My father was a careful man who had an acute understanding of history and of his place in it; he kept strict records of his life, including his financial dealings. I still have them and I challenge Maja-Pearce to substantiate his allegations.
Why does the source of my father's wealth matter so much to Maja-Pearce? If he focused on this issue as a way of indicating that I did not portray my father as a complex man with links to the military, then he can't have read my book very carefully. I show clearly that Saro-Wiwa was an insider and a power broker, and that he knew all the main players in Nigerian politics. He attended the top schools and universities, and was offered and took some top appointments in Nigerian politics. It is surprising in the circumstances that Maja-Pearce chose not to talk about or mention his own dealings with my father. As for his suggestion that I am an unreliable witness to the complexity of Saro-Wiwa's character and position in Nigerian society and politics, it is simplistic. If he were writing as a literary critic I would have no problem agreeing with him that I might be an unreliable witness, but the context of his criticism turns this literary unreliability into the basis of a serious allegation. My book is a memoir and not a biography of my father. Nor is it a political history of Nigeria or the Ogoni struggle, nor an interrogation of the role of Shell in the Niger Delta. There are plenty of books that offer an exhaustive account of those issues, and I took them to be the context for my story.
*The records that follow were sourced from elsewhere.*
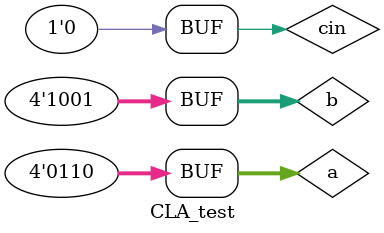
<source format=v>
`timescale 1ns / 1ps


module CLA_test;

	// Inputs
	reg [3:0] a;
	reg [3:0] b;
	reg cin;

	// Outputs
	wire [3:0] sum;
	wire cout;

	// Instantiate the Unit Under Test (UUT)
	CLA_Adder uut (
		.a(a), 
		.b(b), 
		.cin(cin), 
		.sum(sum), 
		.cout(cout)
	);

	initial begin
		// Initialize Inputs
		a = 0;
		b = 0;
		cin = 0;

		// Wait 100 ns for global reset to finish
		#100;
		
		a = 1;
		b = 2;
		cin = 1;

		// Wait 100 ns for global reset to finish
		#100;
		
		a = 15;
		b = 2;
		cin = 1;

		// Wait 100 ns for global reset to finish
		#100;
		
		a = 6;
		b = 9;
		cin = 0;

		// Wait 100 ns for global reset to finish
		#100;
        
		// Add stimulus here

	end
      
endmodule


</source>
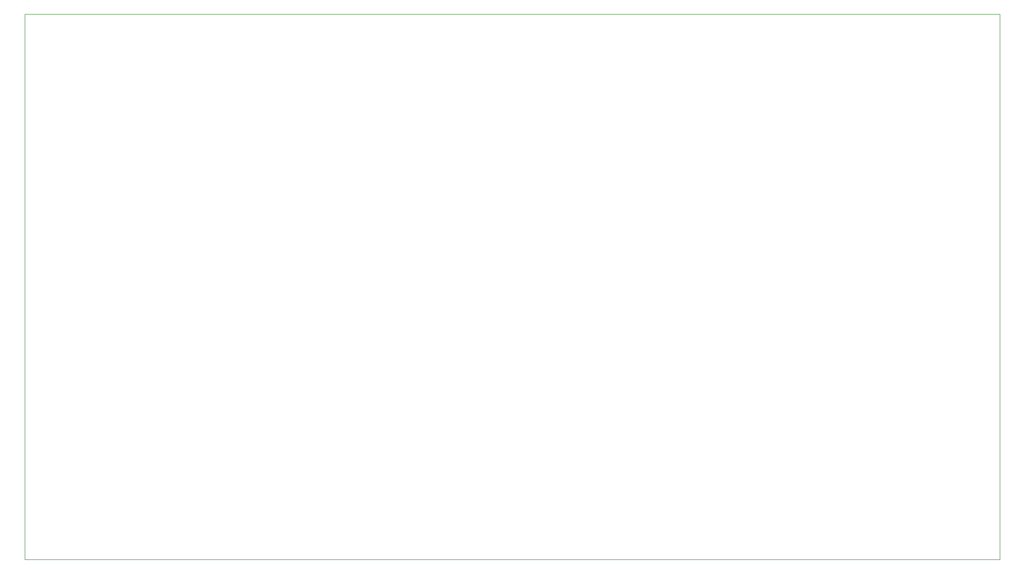
<source format=gbr>
%TF.GenerationSoftware,KiCad,Pcbnew,(5.1.10)-1*%
%TF.CreationDate,2022-01-29T09:49:05+01:00*%
%TF.ProjectId,cpu01,63707530-312e-46b6-9963-61645f706362,rev?*%
%TF.SameCoordinates,Original*%
%TF.FileFunction,Profile,NP*%
%FSLAX46Y46*%
G04 Gerber Fmt 4.6, Leading zero omitted, Abs format (unit mm)*
G04 Created by KiCad (PCBNEW (5.1.10)-1) date 2022-01-29 09:49:05*
%MOMM*%
%LPD*%
G01*
G04 APERTURE LIST*
%TA.AperFunction,Profile*%
%ADD10C,0.050000*%
%TD*%
G04 APERTURE END LIST*
D10*
X38100000Y-44450000D02*
X38100000Y-139700000D01*
X208280000Y-44450000D02*
X38100000Y-44450000D01*
X208280000Y-139700000D02*
X208280000Y-44450000D01*
X38100000Y-139700000D02*
X208280000Y-139700000D01*
M02*

</source>
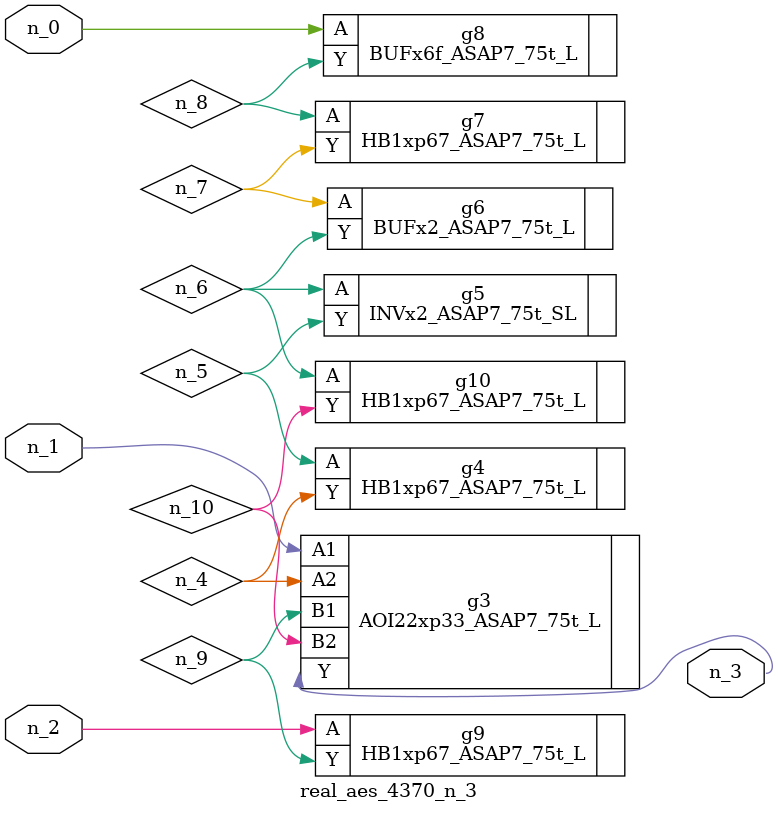
<source format=v>
module real_aes_4370_n_3 (n_0, n_2, n_1, n_3);
input n_0;
input n_2;
input n_1;
output n_3;
wire n_4;
wire n_5;
wire n_7;
wire n_9;
wire n_6;
wire n_8;
wire n_10;
BUFx6f_ASAP7_75t_L g8 ( .A(n_0), .Y(n_8) );
AOI22xp33_ASAP7_75t_L g3 ( .A1(n_1), .A2(n_4), .B1(n_9), .B2(n_10), .Y(n_3) );
HB1xp67_ASAP7_75t_L g9 ( .A(n_2), .Y(n_9) );
HB1xp67_ASAP7_75t_L g4 ( .A(n_5), .Y(n_4) );
INVx2_ASAP7_75t_SL g5 ( .A(n_6), .Y(n_5) );
HB1xp67_ASAP7_75t_L g10 ( .A(n_6), .Y(n_10) );
BUFx2_ASAP7_75t_L g6 ( .A(n_7), .Y(n_6) );
HB1xp67_ASAP7_75t_L g7 ( .A(n_8), .Y(n_7) );
endmodule
</source>
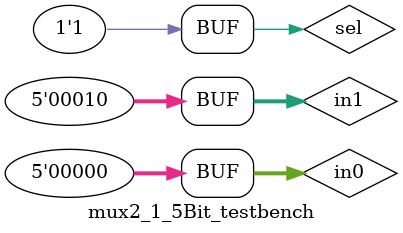
<source format=sv>
`timescale 1 ps / 100 fs

module mux2_1_5Bit #(parameter WIDTH=5) (out, in0, in1, sel);
	input [WIDTH-1:0] in0, in1;
	input sel;
	output [WIDTH-1:0]out;
	
	genvar i;
	
	generate
		for(i=0; i<WIDTH; i++) begin : eachDec
			mux2_1Bit mux0(.out(out[i]), .in0(in0[i]), .in1(in1[i]), .sel); 
		end
	endgenerate
	
endmodule 

module mux2_1_5Bit_testbench();
	reg [4:0] in0, in1;
	reg sel;
	wire [4:0]out;
	
	mux2_1_5Bit dut (.out, .in0, .in1, .sel);
	
	initial begin
		in0=0; in1=3; 
		sel = 0; #1000;
		sel = 1; #1000;
		in0=0; in1=2; 
		sel = 0; #1000;
		sel = 1; #1000;
			
	end
endmodule 
	
</source>
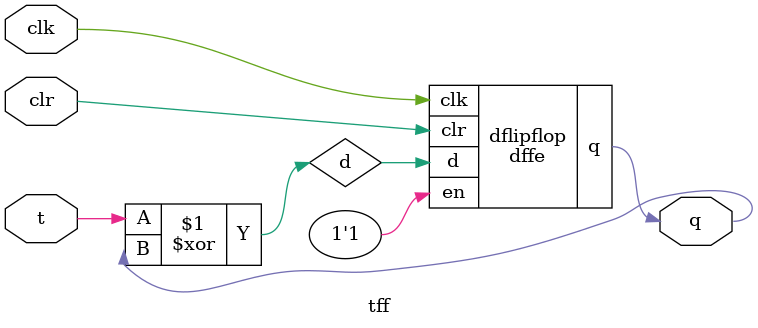
<source format=v>
module dffe(q, d, clk, en, clr);
   //Inputs
   input d, clk, en, clr;
   //Internal wire
   wire clr;
   //Output
   output q;
   //Register
   reg q;
   //Intialize q to 0
   initial
   begin
       q = 1'b0;
   end

   //Set value of q on positive edge of the clock or clear
   always @(posedge clk or posedge clr) begin
       //If clear is high, set q to 0
       if (clr) begin
           q <= 1'b0;
       //If enable is high, set q to the value of d
       end else if (en) begin
           q <= d;
       end
   end
endmodule

module tff(t, clk, clr, q);
    input t, clk, clr;
    output q;

    wire d;
    xor(d, t, q);

    dffe dflipflop(q, d, clk, 1'b1, clr);
 
endmodule
</source>
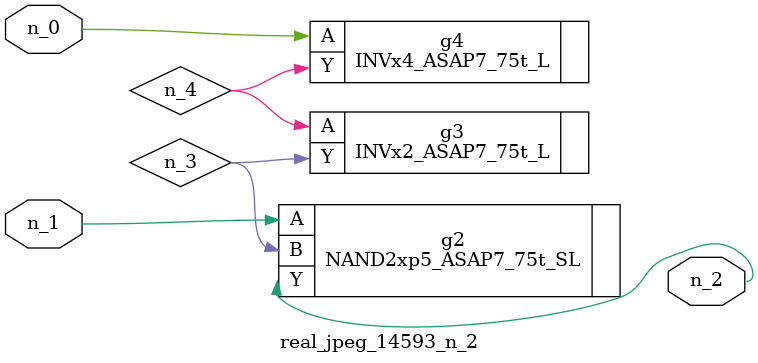
<source format=v>
module real_jpeg_14593_n_2 (n_1, n_0, n_2);

input n_1;
input n_0;

output n_2;

wire n_4;
wire n_3;

INVx4_ASAP7_75t_L g4 ( 
.A(n_0),
.Y(n_4)
);

NAND2xp5_ASAP7_75t_SL g2 ( 
.A(n_1),
.B(n_3),
.Y(n_2)
);

INVx2_ASAP7_75t_L g3 ( 
.A(n_4),
.Y(n_3)
);


endmodule
</source>
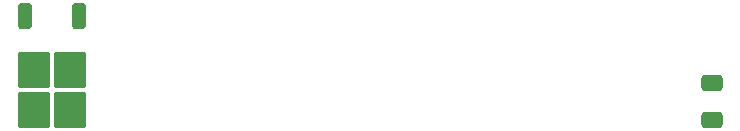
<source format=gbr>
%TF.GenerationSoftware,KiCad,Pcbnew,9.0.0*%
%TF.CreationDate,2025-05-11T09:44:17-05:00*%
%TF.ProjectId,Watch Winder,57617463-6820-4576-996e-6465722e6b69,rev?*%
%TF.SameCoordinates,Original*%
%TF.FileFunction,Paste,Bot*%
%TF.FilePolarity,Positive*%
%FSLAX46Y46*%
G04 Gerber Fmt 4.6, Leading zero omitted, Abs format (unit mm)*
G04 Created by KiCad (PCBNEW 9.0.0) date 2025-05-11 09:44:17*
%MOMM*%
%LPD*%
G01*
G04 APERTURE LIST*
G04 Aperture macros list*
%AMRoundRect*
0 Rectangle with rounded corners*
0 $1 Rounding radius*
0 $2 $3 $4 $5 $6 $7 $8 $9 X,Y pos of 4 corners*
0 Add a 4 corners polygon primitive as box body*
4,1,4,$2,$3,$4,$5,$6,$7,$8,$9,$2,$3,0*
0 Add four circle primitives for the rounded corners*
1,1,$1+$1,$2,$3*
1,1,$1+$1,$4,$5*
1,1,$1+$1,$6,$7*
1,1,$1+$1,$8,$9*
0 Add four rect primitives between the rounded corners*
20,1,$1+$1,$2,$3,$4,$5,0*
20,1,$1+$1,$4,$5,$6,$7,0*
20,1,$1+$1,$6,$7,$8,$9,0*
20,1,$1+$1,$8,$9,$2,$3,0*%
G04 Aperture macros list end*
%ADD10RoundRect,0.250000X-0.350000X0.850000X-0.350000X-0.850000X0.350000X-0.850000X0.350000X0.850000X0*%
%ADD11RoundRect,0.250000X-1.125000X1.275000X-1.125000X-1.275000X1.125000X-1.275000X1.125000X1.275000X0*%
%ADD12RoundRect,0.250000X0.650000X-0.412500X0.650000X0.412500X-0.650000X0.412500X-0.650000X-0.412500X0*%
G04 APERTURE END LIST*
D10*
%TO.C,U1*%
X117100000Y-65445000D03*
D11*
X120905000Y-70070000D03*
X117855000Y-70070000D03*
X120905000Y-73420000D03*
X117855000Y-73420000D03*
D10*
X121660000Y-65445000D03*
%TD*%
D12*
%TO.C,C3*%
X175260000Y-74245000D03*
X175260000Y-71120000D03*
%TD*%
M02*

</source>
Edward Said's analysis of the Bush Administration's obsession with Saddam Hussein (LRB, 17 October) is, alas, accurate. However, in the light of the recent decision by Congress to give Bush a blank cheque for future military action, UK readers of Said's essay may think that the US public supports an invasion. In recent weeks, I have spoken to dozens of friends, colleagues, students and neighbours, and virtually all of them are opposed to any war. Why the lopsided vote in Congress? Republicans are now the natural party of shooting first and thinking later as the means to solve any intractable international problems, and Democrats seem to fear nothing so much as appearing doveish on any issue where the Republicans have seized the hawkish high ground.
Kent State University, Ohio
Contrary to what Leah Price says (LRB, 31 October), the new edition of Margaret Drabble's Oxford Companion to English Literature (2002) does contain an entry on book history. It falls between the Booker McConnell Prize for Fiction and the Book of Martyrs.